ESPN’s Hit Tracker is a great tool. The only problem with it is that it only goes back to 2006, which isn’t really its fault. Still, eight years isn’t the smallest of sample sizes. It equates to 39,023 regular-season home runs. Since 2006, there have been as many as 5,386 homers in a season (2006) and as few as 4,552 (2011). Some were game-winners, some had a minor impact on the game. Some were hit by pitchers and scrawny infielders, others by the biggest mashers in the recent memory. They all have a different story, but underneath them all is a constant — the distance. Look at the length between your elbow and the tips of your fingers. Double that. That’s about how much home run distances have fluctuated over the past eight years.

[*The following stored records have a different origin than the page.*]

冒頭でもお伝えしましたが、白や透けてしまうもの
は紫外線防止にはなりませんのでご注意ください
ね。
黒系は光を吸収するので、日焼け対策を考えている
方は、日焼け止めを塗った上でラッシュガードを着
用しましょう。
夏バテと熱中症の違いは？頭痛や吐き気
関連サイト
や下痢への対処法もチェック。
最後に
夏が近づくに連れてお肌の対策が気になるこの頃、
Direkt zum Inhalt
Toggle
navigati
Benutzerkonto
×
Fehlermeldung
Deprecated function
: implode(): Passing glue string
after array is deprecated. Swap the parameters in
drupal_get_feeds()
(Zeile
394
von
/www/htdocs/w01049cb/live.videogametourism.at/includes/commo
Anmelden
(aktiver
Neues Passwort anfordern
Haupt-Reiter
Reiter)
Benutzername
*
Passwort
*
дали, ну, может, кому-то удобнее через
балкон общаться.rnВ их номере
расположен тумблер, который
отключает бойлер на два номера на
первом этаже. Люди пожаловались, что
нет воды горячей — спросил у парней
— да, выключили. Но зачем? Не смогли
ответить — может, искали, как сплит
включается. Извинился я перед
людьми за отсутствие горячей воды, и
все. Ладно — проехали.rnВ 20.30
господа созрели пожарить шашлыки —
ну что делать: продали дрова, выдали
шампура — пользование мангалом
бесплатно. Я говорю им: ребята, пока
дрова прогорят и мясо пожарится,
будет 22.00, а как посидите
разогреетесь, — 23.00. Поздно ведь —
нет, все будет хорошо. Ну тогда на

Two feet, give or take. About the length of two computer keyboards. That’s the biggest vacillation of dinger distance over eight years. That is crazy to think about. In the past eight years, Josh Fogg and Barry Bonds and Jim Thome left baseball. Stephen Strasburg and Giancarlo Stanton and Bryce Harper joined it. Pitchers switched home ballparks, new ballparks were opened, and strikeouts continuously increased. And through it all, players kept hitting home runs more or less the same distance.

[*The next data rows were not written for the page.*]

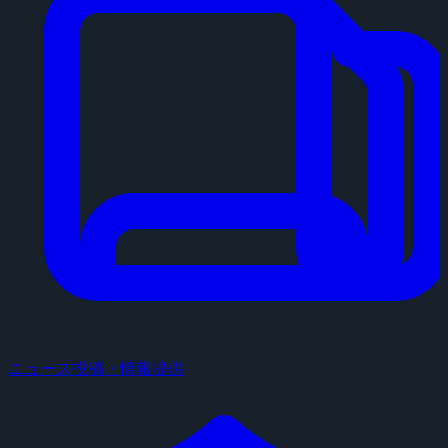
ニュース投稿・情報提供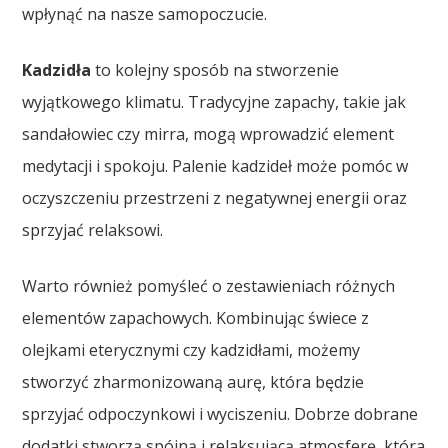
wpłynąć na nasze samopoczucie.
Kadzidła
to kolejny sposób na stworzenie
wyjątkowego klimatu. Tradycyjne zapachy, takie jak
sandałowiec czy mirra, mogą wprowadzić element
medytacji i spokoju. Palenie kadzideł może pomóc w
oczyszczeniu przestrzeni z negatywnej energii oraz
sprzyjać relaksowi.
Warto również pomyśleć o zestawieniach różnych
elementów zapachowych. Kombinując świece z
olejkami eterycznymi czy kadzidłami, możemy
stworzyć zharmonizowaną aurę, która będzie
sprzyjać odpoczynkowi i wyciszeniu. Dobrze dobrane
dodatki stworzą spójną i relaksującą atmosferę, która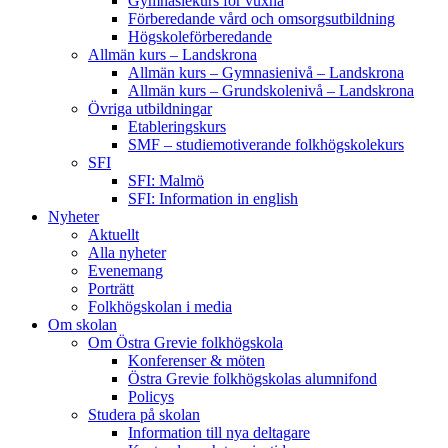
Gymnasiekurs för vuxna
Förberedande vård och omsorgsutbildning
Högskoleförberedande
Allmän kurs – Landskrona
Allmän kurs – Gymnasienivå – Landskrona
Allmän kurs – Grundskolenivå – Landskrona
Övriga utbildningar
Etableringskurs
SMF – studiemotiverande folkhögskolekurs
SFI
SFI: Malmö
SFI: Information in english
Nyheter
Aktuellt
Alla nyheter
Evenemang
Porträtt
Folkhögskolan i media
Om skolan
Om Östra Grevie folkhögskola
Konferenser & möten
Östra Grevie folkhögskolas alumnifond
Policys
Studera på skolan
Information till nya deltagare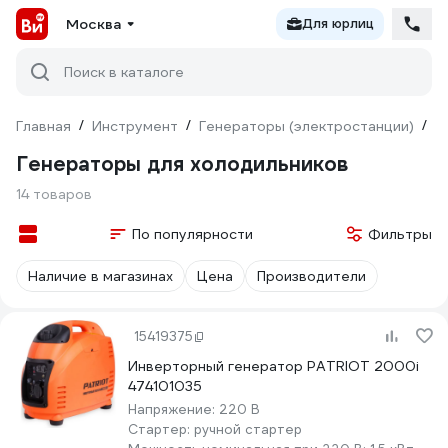
Москва
Для юрлиц
Поиск в каталоге
Главная
/
Инструмент
/
Генераторы (электростанции)
/
д
Генераторы для холодильников
14 товаров
По популярности
Фильтры
Наличие в магазинах
Цена
Производители
15419375
Инверторный генератор PATRIOT 2000i
474101035
Напряжение:
220 В
Стартер:
ручной стартер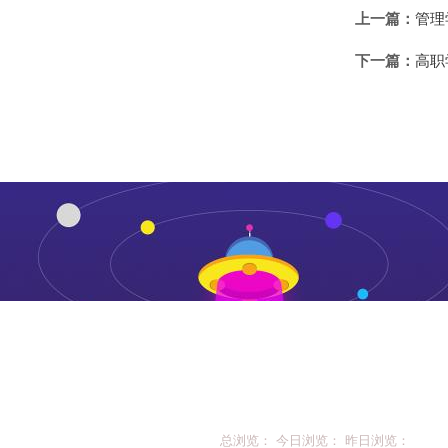
上一篇：
管理
下一篇：
高职
总浏览： 今日浏览： 昨日浏览：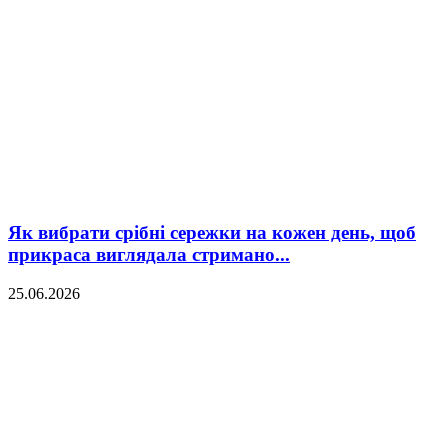
Як вибрати срібні сережки на кожен день, щоб
прикраса виглядала стримано...
25.06.2026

There’s something else. If you sort out all the home runs by month, you get an even smaller discrepancy.
The frigid April games at Target Field, the hot August nights in Arlington — it’s all the same. Month after month, year after year, home runs average out to 397 feet.

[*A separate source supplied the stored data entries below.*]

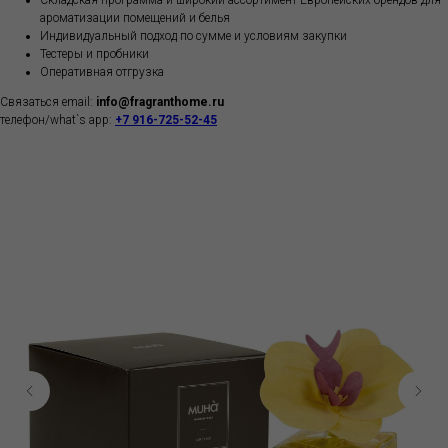
Складская программа и широкий ассортимент Европейских брендов для
ароматизации помещений и белья
Индивидуальный подход по сумме и условиям закупки
Тестеры и пробники
Оперативная отгрузка
Связаться email:
info@fragranthome.ru
телефон/what`s app:
+7 916-725-52-45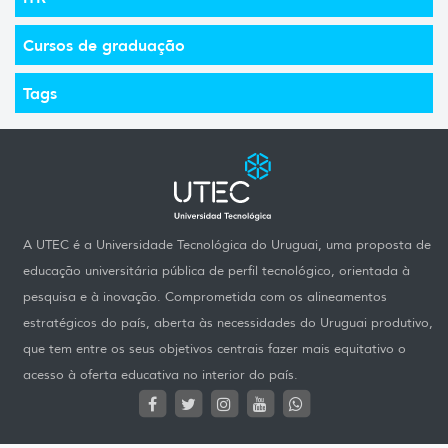
Cursos de graduação
Tags
A UTEC é a Universidade Tecnológica do Uruguai, uma proposta de
educação universitária pública de perfil tecnológico, orientada à
pesquisa e à inovação. Comprometida com os alineamentos
estratégicos do país, aberta às necessidades do Uruguai produtivo,
que tem entre os seus objetivos centrais fazer mais equitativo o
acesso à oferta educativa no interior do país.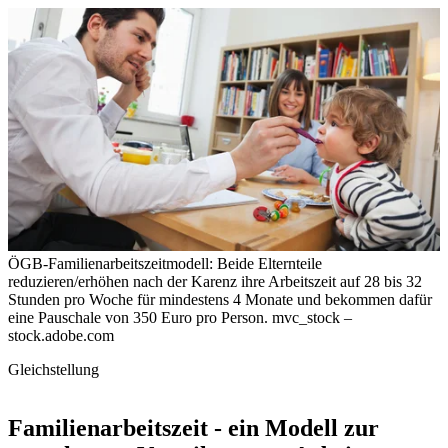
ÖGB-Familienarbeitszeitmodell: Beide Elternteile
reduzieren/erhöhen nach der Karenz ihre Arbeitszeit auf 28 bis 32
Stunden pro Woche für mindestens 4 Monate und bekommen dafür
eine Pauschale von 350 Euro pro Person.
mvc_stock –
stock.adobe.com
Gleichstellung
Familienarbeitszeit - ein Modell zur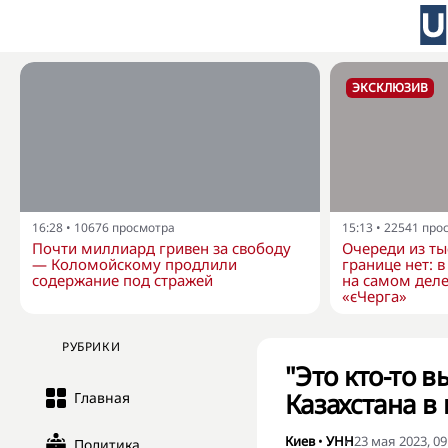
ЭКСКЛЮЗИВ
16:28
•
10676
просмотра
15:13
•
22541
про
Почти миллиард гривен за свободу
Очереди из ты
— Коломойскому продлили
границе нет: 
содержание под стражей
на самом деле
«єЧерга»
РУБРИКИ
"Это кто-то 
Казахстана в
Главная
Киев
•
УНН
23 мая 2023, 09
Политика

This is more of an interest grabber than it is analysis — a nugget baseball nerds can replace their Stan Musial story with. But it’s a fun thing to ponder while we wait for pitchers and catchers to report. There has been a lot of fluctuation already this offseason, and there’s certainly more to come. Masahiro Tanaka will join a club. Nelson Cruz will find a home. This and all the other things yet to happen will have a significant impact on different facets of the game. But underneath it all, if recent history is any indicator, at least one thing will stay the same. Philip Glass has to work to create minimalism. Baseball does it all on its own.